The region is about to launch a new Alliance for Economic Inclusion with funds from the Upstate Revitalization Initiative. Who are its members and what is its mandate? How is it going to help you deepen the economic inclusion work in the region?
The Alliance for Economic Inclusion (AEI) emerged from an intensive planning process for our URI proposal. After bringing together a diverse cross section of community leaders to help develop strategies that would ensure alignment between economic growth and economic opportunity, we realized we needed a long-term vehicle for managing that alignment. We proposed that the alliance be formed to develop a framework for rolling out inclusion initiatives laid out in the plan and ensuring a transparent and outcome-oriented approach to how these funds are prioritized and allocated.
The members of the alliance itself will be appointed soon by the Central New York Regional Economic Development Council (the body appointed by the governor to develop and administer regional plans). We expect that the alliance will be diverse geographically (urban, rural, and suburban), racially, and occupationally (public, private, and non-profit sectors).

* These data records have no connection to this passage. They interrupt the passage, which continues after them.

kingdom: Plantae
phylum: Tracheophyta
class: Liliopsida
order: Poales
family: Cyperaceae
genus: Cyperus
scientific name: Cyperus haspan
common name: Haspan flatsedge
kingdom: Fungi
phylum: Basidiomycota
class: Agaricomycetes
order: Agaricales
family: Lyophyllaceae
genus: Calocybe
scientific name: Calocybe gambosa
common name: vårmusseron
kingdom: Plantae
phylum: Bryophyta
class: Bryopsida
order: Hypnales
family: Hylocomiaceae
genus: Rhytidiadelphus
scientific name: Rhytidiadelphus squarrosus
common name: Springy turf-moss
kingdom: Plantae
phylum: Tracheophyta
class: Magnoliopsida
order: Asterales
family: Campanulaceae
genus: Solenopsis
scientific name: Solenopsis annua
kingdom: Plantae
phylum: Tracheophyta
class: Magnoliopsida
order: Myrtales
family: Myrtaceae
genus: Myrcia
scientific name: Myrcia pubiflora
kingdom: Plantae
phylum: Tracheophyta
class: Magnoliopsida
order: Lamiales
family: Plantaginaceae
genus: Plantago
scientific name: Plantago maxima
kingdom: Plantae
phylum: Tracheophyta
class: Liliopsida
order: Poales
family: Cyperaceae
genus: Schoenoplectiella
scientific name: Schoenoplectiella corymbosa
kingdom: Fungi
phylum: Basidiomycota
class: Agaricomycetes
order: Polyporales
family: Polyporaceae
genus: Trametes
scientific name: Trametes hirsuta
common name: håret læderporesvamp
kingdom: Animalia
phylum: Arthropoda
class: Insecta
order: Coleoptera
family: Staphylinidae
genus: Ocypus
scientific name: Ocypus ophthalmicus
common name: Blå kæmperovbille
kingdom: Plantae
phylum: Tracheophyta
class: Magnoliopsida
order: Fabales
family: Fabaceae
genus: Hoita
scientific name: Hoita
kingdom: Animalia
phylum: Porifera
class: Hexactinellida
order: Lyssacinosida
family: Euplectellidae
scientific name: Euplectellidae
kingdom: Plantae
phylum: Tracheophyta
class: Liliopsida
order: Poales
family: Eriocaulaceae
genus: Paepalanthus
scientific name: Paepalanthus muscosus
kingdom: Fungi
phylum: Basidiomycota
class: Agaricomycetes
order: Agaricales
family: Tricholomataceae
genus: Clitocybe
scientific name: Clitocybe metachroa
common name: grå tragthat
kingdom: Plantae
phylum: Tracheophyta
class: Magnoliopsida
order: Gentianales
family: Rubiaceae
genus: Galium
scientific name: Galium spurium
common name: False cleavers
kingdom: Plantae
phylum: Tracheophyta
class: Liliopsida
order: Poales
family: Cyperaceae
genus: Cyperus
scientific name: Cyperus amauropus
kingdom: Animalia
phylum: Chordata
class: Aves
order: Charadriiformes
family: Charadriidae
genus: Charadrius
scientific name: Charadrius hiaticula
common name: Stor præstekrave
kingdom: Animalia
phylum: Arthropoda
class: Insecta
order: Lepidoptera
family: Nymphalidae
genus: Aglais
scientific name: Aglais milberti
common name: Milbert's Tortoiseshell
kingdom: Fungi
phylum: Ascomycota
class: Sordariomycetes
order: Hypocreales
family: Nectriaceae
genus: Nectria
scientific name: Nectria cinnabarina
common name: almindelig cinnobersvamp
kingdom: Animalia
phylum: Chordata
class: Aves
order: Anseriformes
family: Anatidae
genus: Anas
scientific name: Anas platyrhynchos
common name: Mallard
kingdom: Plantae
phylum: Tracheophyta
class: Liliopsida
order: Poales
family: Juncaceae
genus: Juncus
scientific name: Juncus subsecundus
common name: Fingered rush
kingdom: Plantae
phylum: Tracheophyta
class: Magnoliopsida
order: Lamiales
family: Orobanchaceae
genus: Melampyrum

There are important intersections between CenterState CEO’s economic inclusion agenda and the alliance. Along with other regional organizations, CenterState CEO will be responsible for implementing initiatives funded by the alliance. And since we will be actively involved in many other URI-funded initiatives, we will also be able to identify additional opportunities for economic inclusion. However, meaningful engagement from the grassroots level is important too. If CenterState CEO is driving the entire process, it won’t be truly effective.
What hurdles do you anticipate in ensuring that economic inclusion is not just a concept, but becomes a reality in your region?
Achieving economic inclusion involves dealing with systemic and intractable issues, such as the complexities of concentrated poverty. Effective solutions must ultimately account for these realities, despite the fact that they’re often not given much consideration within the realm of economic development.
The strategy also requires bringing together disparate parties, including along racial and urban-suburban-rural divides, to solve really difficult challenges, which will not always be a smooth process.
Brookings has provided ongoing advice related to New York economic development programs, including the Regional Economic Development Councils, Upstate Revitalization Initiative, and Buffalo Billion. Brookings has also worked with Central New York through the Brookings-Rockefeller Project on State and Metropolitan Innovation and the Global Cities Exchange to help the region develop broad economic, export, and foreign direct investment strategies. To support Brookings’ research and work with metro areas, CenterState CEO previously provided general support funds. Brookings maintains its absolute commitment to quality, independence, and impact. Activities supported by its donors reflect this commitment and the analysis and recommendations are solely determined by the scholar.